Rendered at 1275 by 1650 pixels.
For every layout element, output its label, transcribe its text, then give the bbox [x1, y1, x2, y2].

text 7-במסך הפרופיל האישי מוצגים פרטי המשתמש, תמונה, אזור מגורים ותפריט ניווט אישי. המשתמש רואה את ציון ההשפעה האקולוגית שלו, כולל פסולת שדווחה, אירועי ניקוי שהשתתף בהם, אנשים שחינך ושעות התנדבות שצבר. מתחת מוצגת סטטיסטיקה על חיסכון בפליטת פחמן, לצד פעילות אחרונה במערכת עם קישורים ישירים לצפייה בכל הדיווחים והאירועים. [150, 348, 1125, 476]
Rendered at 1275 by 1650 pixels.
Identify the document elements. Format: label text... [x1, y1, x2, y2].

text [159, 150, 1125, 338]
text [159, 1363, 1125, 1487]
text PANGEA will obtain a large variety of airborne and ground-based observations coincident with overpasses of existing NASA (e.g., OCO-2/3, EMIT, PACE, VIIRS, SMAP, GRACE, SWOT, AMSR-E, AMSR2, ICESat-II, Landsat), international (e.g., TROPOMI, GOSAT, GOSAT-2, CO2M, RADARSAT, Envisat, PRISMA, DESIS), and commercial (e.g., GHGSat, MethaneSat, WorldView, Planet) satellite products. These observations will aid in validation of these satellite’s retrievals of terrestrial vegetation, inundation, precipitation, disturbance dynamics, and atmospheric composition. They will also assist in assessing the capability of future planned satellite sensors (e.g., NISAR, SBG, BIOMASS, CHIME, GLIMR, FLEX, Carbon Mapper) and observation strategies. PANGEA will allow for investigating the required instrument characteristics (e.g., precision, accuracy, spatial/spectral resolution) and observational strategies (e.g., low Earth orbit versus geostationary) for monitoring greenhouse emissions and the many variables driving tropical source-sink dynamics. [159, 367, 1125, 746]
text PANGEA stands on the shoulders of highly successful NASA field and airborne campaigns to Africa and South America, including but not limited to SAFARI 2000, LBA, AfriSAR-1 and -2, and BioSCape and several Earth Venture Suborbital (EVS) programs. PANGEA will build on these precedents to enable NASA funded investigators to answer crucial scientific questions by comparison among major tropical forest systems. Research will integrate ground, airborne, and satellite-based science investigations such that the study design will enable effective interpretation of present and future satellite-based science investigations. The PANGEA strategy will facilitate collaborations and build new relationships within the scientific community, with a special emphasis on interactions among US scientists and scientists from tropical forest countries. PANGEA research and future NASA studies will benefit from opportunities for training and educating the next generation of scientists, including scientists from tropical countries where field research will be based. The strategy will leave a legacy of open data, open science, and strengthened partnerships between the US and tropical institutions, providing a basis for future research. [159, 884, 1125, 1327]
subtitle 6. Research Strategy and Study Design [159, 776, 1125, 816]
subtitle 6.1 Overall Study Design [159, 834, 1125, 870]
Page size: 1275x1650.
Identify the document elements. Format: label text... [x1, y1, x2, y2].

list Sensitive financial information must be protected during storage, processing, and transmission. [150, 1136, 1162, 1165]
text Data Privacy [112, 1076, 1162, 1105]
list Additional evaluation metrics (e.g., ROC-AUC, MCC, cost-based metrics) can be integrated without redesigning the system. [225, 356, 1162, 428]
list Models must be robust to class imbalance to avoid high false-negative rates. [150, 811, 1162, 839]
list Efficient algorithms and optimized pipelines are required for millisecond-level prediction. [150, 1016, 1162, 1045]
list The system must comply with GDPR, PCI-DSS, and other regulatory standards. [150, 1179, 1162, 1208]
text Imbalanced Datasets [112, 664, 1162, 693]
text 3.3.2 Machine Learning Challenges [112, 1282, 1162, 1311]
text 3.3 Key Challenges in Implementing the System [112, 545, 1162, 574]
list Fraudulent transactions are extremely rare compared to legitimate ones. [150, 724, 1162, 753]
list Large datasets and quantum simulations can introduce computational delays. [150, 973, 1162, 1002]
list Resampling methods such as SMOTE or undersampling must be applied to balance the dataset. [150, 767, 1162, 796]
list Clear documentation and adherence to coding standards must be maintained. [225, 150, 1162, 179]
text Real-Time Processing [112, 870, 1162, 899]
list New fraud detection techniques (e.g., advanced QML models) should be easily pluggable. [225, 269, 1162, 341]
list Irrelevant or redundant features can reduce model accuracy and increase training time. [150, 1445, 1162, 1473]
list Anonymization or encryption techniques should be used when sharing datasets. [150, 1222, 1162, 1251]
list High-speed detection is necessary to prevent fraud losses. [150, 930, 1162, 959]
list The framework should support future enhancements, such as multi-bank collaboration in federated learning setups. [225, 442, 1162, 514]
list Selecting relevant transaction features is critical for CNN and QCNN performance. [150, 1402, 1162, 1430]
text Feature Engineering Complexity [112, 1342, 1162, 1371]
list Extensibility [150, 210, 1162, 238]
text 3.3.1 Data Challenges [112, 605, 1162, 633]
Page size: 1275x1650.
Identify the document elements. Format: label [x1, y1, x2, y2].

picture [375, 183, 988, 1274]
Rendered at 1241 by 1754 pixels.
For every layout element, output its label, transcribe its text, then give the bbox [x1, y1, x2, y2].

-- YOUR ASSIGNMENT --
Copy the entries word for word. Start at the first line and end with the line containing "text [159, 150, 1125, 338]".

-- ANSWER SPACE --
Rendered at 1275 by 1650 pixels.
For every layout element, output its label, transcribe its text, then give the bbox [x1, y1, x2, y2].

text 7-במסך הפרופיל האישי מוצגים פרטי המשתמש, תמונה, אזור מגורים ותפריט ניווט אישי. המשתמש רואה את ציון ההשפעה האקולוגית שלו, כולל פסולת שדווחה, אירועי ניקוי שהשתתף בהם, אנשים שחינך ושעות התנדבות שצבר. מתחת מוצגת סטטיסטיקה על חיסכון בפליטת פחמן, לצד פעילות אחרונה במערכת עם קישורים ישירים לצפייה בכל הדיווחים והאירועים. [150, 348, 1125, 476]
Rendered at 1275 by 1650 pixels.
Identify the document elements. Format: label text... [x1, y1, x2, y2].

text [159, 150, 1125, 338]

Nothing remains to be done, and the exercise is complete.